• REQUIRED ACTION
Reproduce every record below exactly, with the pictures left out.

• RECORDS FOR THIS TASK

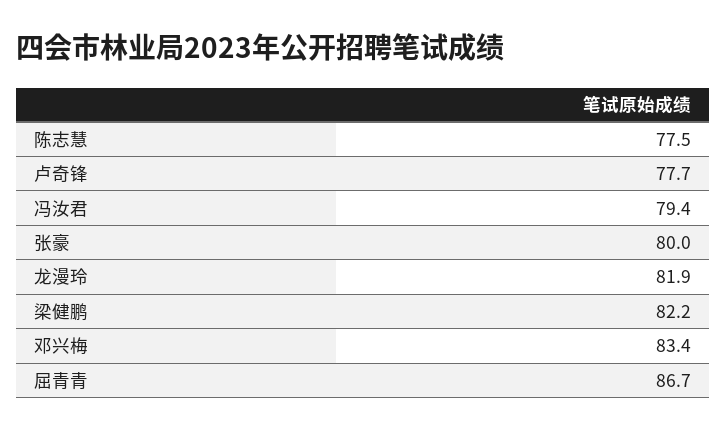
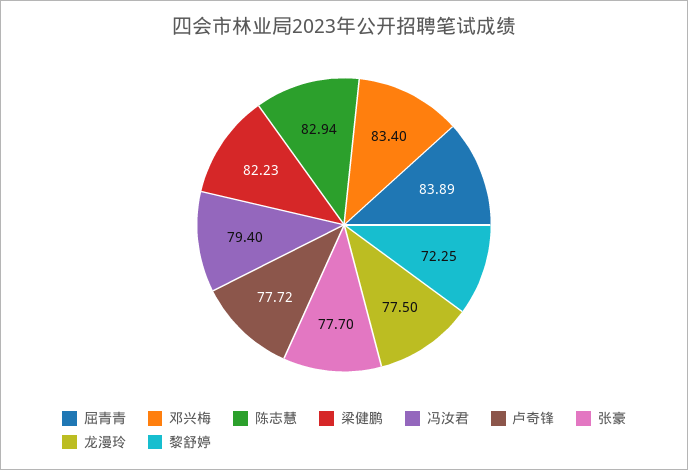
陈志慧: 77.5 -> 82.94
张豪: 80 -> 77.7
龙漫玲: 81.9 -> 77.5
屈青青: 86.7 -> 83.89
黎舒婷: none -> 72.25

• SOLUTION TO THE EXERCISE
陈志慧: 77.5 -> 82.94
张豪: 80 -> 77.7
龙漫玲: 81.9 -> 77.5
屈青青: 86.7 -> 83.89
黎舒婷: none -> 72.25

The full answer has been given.